Faye Lane's Beauty Shop Stories
nytheatre.com review by Megin Jimenez
August 14, 2010
Faye Lane's Beauty Shop Stories is a light, sweet confection, a blend of storytelling and song. The set is minimal, a bare stage with a piano. A platinum blonde dressed in black takes the microphone and unfolds the story of her life, centering on her childhood spent amid Texas ladies gettin' their hair done at her mother's little beauty salon.
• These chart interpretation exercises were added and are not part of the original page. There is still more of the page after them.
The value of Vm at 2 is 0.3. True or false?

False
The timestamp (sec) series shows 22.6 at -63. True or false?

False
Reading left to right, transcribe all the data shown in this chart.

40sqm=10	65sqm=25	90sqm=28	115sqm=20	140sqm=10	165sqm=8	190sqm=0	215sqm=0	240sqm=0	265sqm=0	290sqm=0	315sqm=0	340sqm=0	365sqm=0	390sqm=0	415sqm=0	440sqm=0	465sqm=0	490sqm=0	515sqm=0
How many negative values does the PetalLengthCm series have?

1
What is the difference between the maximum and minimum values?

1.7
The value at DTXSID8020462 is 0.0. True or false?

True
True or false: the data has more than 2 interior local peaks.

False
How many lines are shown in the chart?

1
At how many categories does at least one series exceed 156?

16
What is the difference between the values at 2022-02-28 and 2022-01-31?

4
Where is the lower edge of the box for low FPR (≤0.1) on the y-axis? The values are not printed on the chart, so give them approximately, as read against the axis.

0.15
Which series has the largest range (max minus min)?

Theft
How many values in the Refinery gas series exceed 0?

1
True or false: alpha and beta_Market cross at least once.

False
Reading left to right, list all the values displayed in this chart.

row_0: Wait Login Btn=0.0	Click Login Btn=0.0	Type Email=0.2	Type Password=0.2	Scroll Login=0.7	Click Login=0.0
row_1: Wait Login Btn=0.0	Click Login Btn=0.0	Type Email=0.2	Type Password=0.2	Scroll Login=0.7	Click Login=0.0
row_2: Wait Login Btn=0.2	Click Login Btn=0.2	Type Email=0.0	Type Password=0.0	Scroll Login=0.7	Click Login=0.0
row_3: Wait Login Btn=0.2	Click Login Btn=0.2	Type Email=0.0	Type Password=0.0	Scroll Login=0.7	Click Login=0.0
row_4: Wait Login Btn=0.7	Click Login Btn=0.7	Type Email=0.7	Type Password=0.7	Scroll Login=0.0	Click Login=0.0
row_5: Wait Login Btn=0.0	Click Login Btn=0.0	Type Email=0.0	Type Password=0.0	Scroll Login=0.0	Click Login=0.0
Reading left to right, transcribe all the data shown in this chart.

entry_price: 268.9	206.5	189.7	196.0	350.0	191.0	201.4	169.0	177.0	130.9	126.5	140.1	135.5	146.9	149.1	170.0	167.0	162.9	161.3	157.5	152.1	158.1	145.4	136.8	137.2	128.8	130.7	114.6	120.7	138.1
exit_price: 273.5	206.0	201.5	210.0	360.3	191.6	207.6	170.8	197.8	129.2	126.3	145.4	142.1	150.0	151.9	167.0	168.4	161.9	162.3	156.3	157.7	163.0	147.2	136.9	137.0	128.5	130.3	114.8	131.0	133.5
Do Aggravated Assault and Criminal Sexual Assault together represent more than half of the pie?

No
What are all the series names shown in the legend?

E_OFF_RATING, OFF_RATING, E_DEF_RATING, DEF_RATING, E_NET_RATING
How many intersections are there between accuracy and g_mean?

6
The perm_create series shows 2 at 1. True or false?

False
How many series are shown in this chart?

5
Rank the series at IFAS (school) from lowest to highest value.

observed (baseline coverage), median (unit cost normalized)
Faye Lane has a cordial stage presence and a clear, high, and musical voice, which makes for a pleasant hour on the whole. She walks the line between well-rehearsed polish and folksy spontaneity, and the flashes of the latter are the most satisfying. Her portraits of the beauty shop ladies retain the most color and originality. I was wanting more of Lane's sharp observations of life in this particular corner of the South, its food and language, and especially details of these women chatting under the hair dryers, guns in their purses, telling tall tales of aliens eating their laundry off the clothesline. Insights into the childhood imagination are also a highlight, in particular a fantasy sequence where Jesus is her imaginary best friend, coming along for a bike ride and treats at the convenience store.
The coherence peters out as the show turns into a sketch of the rest of Lane's life, and although it does hold some remarkable elements, it is the much more familiar story of the once-bullied girl who gets out of town and does her own thing, using Mama's good advice and her inner resources.
The show features lively original music by Keith Thompson, Larry Rosen and Carol Hall (the songwriter for The Best Little Whorehouse and Texas), moving between country and cabaret, in a pure singing style that reminded me of Dolly Parton, particularly a comic tune detailing a truck driver's exciting life on the road. Music director Andrew Graham also accompanies energetically on the piano. The audience left in high spirits, with bouncy music still ringing out, the very definition of lighthearted—Lane's mission seemed accomplished.